- [EXERCISE DESCRIPTION]: Could you reproduce everything from the line that contains "Arena Stage, with the Grand Finals still" down to the line that contains "who missed the original announcement, 4 EMEA", with no changes?

◇ ◇ ◇

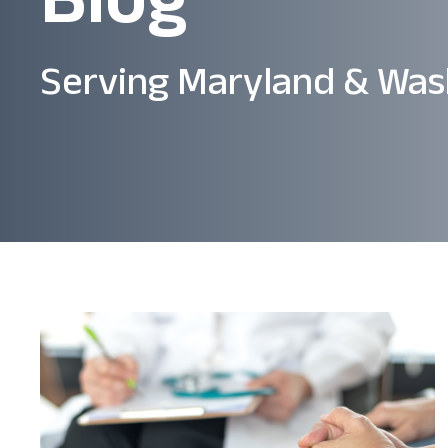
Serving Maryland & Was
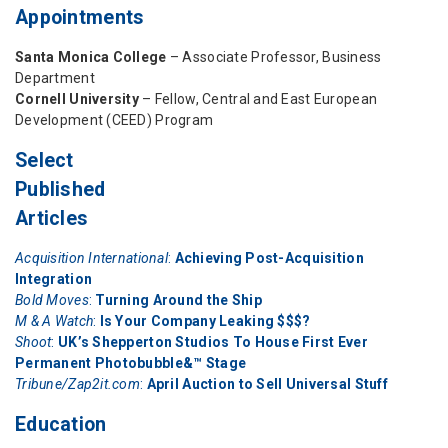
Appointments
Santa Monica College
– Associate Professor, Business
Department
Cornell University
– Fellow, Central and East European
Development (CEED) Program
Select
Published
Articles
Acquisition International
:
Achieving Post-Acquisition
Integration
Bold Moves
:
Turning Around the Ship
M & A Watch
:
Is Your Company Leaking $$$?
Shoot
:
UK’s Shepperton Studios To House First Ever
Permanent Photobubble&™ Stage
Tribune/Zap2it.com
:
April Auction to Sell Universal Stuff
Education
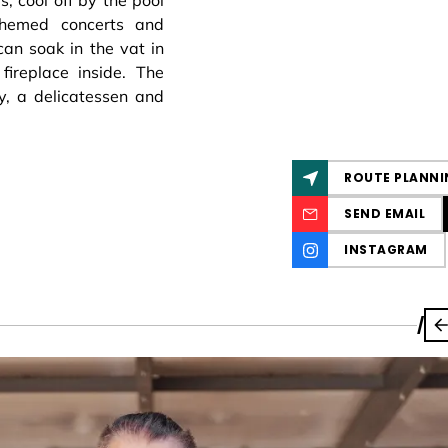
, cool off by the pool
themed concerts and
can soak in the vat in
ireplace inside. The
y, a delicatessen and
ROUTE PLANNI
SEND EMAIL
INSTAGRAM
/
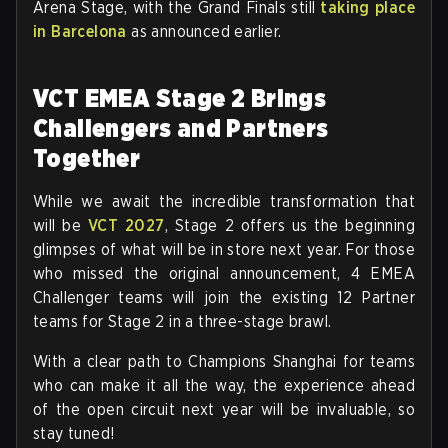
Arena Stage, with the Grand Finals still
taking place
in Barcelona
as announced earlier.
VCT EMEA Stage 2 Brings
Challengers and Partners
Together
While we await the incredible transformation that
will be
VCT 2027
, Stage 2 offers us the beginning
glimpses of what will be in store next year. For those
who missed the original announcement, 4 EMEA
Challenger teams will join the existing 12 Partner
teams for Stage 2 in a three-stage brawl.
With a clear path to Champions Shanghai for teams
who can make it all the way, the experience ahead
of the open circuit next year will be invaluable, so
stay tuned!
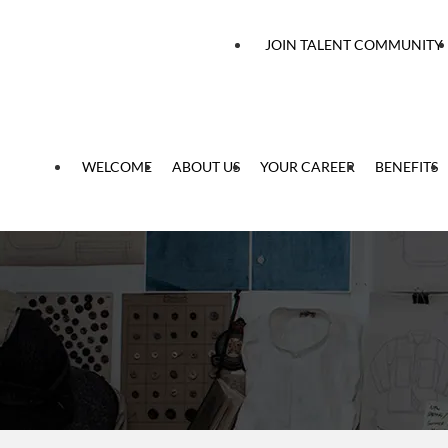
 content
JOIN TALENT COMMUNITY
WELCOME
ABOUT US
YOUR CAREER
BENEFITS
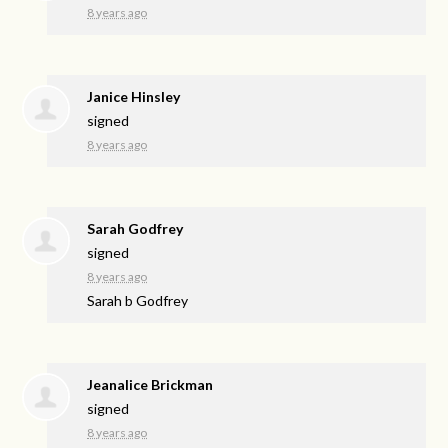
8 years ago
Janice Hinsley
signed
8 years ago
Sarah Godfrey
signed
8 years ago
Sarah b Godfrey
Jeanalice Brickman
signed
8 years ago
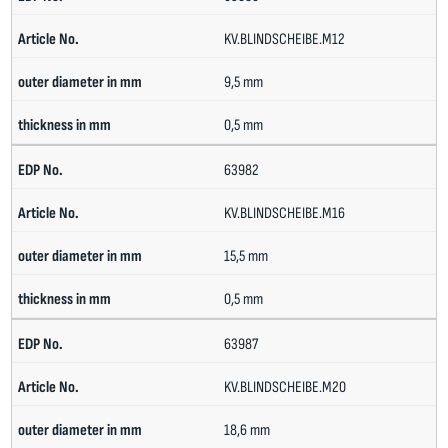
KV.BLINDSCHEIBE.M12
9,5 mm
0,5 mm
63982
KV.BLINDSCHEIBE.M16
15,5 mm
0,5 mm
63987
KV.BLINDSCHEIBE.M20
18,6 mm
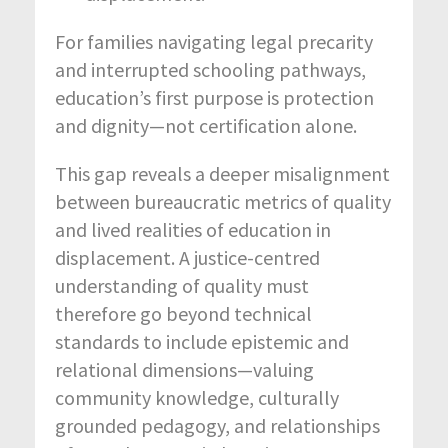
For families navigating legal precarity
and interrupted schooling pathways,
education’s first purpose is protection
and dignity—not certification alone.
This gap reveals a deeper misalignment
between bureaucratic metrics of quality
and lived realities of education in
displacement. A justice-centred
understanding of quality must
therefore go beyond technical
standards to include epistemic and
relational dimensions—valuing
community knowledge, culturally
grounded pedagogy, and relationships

◇ ◇ ◇

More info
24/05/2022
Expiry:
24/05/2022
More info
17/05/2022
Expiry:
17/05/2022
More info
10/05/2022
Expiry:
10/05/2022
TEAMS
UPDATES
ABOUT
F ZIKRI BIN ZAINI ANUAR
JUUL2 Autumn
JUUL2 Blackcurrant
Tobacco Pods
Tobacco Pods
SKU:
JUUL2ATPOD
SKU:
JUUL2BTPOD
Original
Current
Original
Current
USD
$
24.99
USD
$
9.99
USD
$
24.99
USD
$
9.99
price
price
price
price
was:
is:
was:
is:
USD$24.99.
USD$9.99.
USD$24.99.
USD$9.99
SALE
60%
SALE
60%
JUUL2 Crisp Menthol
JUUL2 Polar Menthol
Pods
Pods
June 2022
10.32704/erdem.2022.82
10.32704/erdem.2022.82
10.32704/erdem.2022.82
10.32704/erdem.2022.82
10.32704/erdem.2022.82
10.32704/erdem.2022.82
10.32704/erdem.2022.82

◇ ◇ ◇

- [EXERCISE OUTPUT]:
Arena Stage, with the Grand Finals still
taking place
in Barcelona
as announced earlier.
VCT EMEA Stage 2 Brings
Challengers and Partners
Together
While we await the incredible transformation that
will be
VCT 2027
, Stage 2 offers us the beginning
glimpses of what will be in store next year. For those
who missed the original announcement, 4 EMEA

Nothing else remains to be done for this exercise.